I disagree. 'Reasonable compromises' are what have led many people to believe that the fight for women's equality ended in 1970 with the Equal Pay Act when, in reality, women today are still paid 15-40 percent less than their male colleagues. By taking an incremental approach and settling for civil unions, we run the risk of fostering a perception that the problem has been fixed by a separate-but-equal institution. So why not go straight for full marriage equality? Professor Stone points to fears of losing religious liberty:

The most obvious tension arises out of the fact that some religious people believe same-sex relationships are inherently sinful and immoral. They therefore insist that the state should not legitimate such relationships. The problem, though, is that in a society that values the separation of church and state, religious doctrine cannot be the source of our secular law. The framers of our Constitution certainly embraced this principle. It is not a violation of religious liberty for the state not to impose one group's religious beliefs on other citizens who do not share them.

I agree with Professor Stone on this point and I believe he has articulated it beautifully. However, we diverge in opinion on the appropriateness of the "Religious Freedom Protection" part of the Act. While he regards the language as "a respectful and very substantial acknowledgment of legitimate religious liberty interests," I see it as a merely symbolic and unnecessary inclusion simply for political appeasement.

The case that has spawned the fervor over religious liberty took place in New Jersey, where a religious organization refused to allow a lesbian couple to use a pavilion it owned. As a result of their decision, the New Jersey Department of Environmental Protection took away a tax break given to the organization for opening the pavilion to public use. This was a case involving not religious freedom, but a bland and straightforward taxation principle: you may not receive a public accommodation tax exemption on a location that is not actually accommodating the public.

Illinois FlagI do not believe that the Illinois provision would have affected this outcome. Section 15 provides only that the law does not "interfere with or regulate the religious practice of any religious body" and that an organization "is free to choose whether or not to solemnize or officiate a civil union." However, this is already the state of the law in all 50 jurisdictions; no religious institution is forced to recognize any marriage it does not want to. Many Catholic churches, for instance, do not perform marriage ceremonies for divorcees, while Orthodox Jewish temples may refuse to join a jew and a gentile. No provision of law could be read to force religious organizations to conduct same-sex civil union ceremonies.
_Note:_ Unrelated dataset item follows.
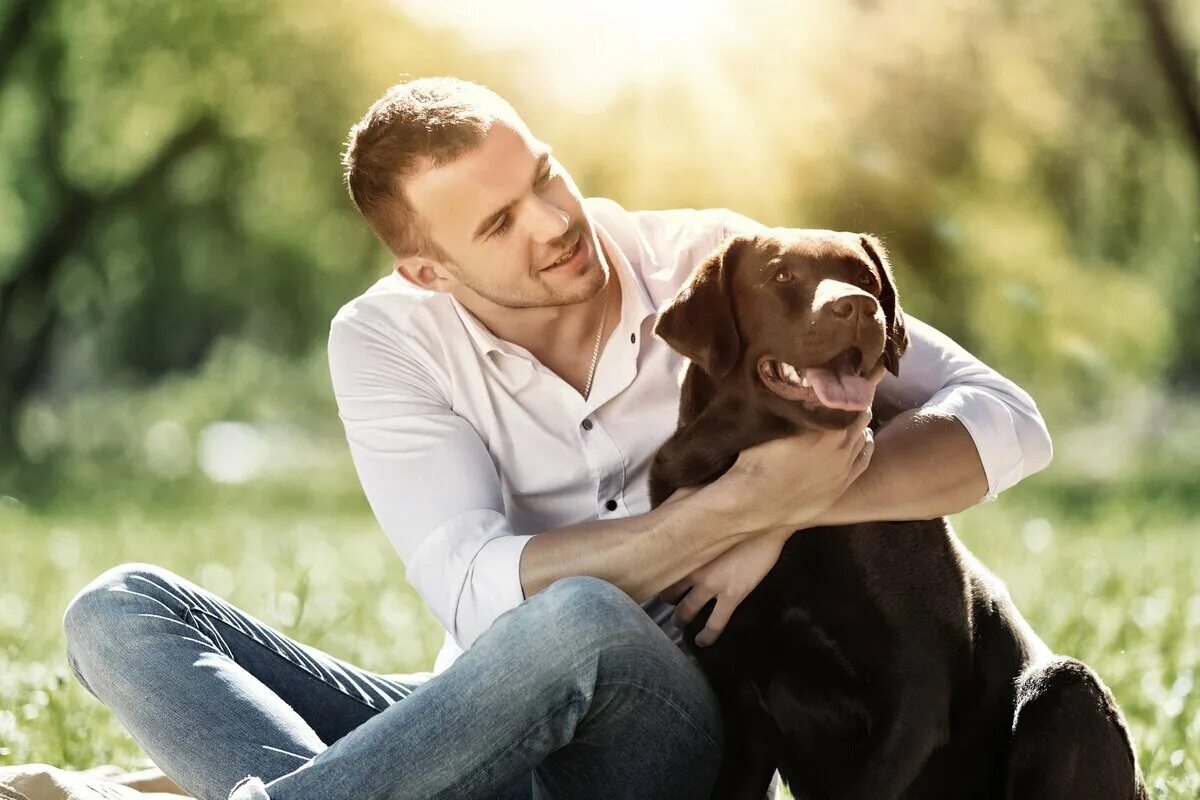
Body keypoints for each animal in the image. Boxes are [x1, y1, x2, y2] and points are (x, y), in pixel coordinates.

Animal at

What an organization cannot do, however — and what they still cannot do even with Illinois's provision — is accept a public accommodations tax credit for a building that is not a public accommodation.

We are left, then, with a component of the Religious Freedom Protection and Civil Union Act that is superfluous and merely symbolic. I do not assert that religious organizations should be denied the ability to observe whatever tenants it wishes, I simply do not believe that Section 15 is necessary to achieve this end. I also fear what the law may be implying. If the legislature specifically exempts organizations from being forced to perform civil union ceremonies, is the implication that they can be required to perform marriages between divorcees or between jew and gentile? Why codify only a single exception while leaving other exceptions up to mere 'common understanding'?

Finally, I believe Section 15 reinforces the misunderstanding that civil rights are zero sum. The truth is that we can make one group — gays and lesbians — equal without making a second group — the religious — unequal. Equality is not a limited resource, but rather something we all can and should share.

In the end, both Professor Stone and I support the Religious Freedom Protection and Civil Union Act, albeit I with less gusto. I believe the Act is a step above nothing and is certainly a welcome relief for Illinoisan same-sex couples, but is absolutely not where Illinois should stop. A "compromise," as Professor Stone calls this bill, is not equality; equality is equality.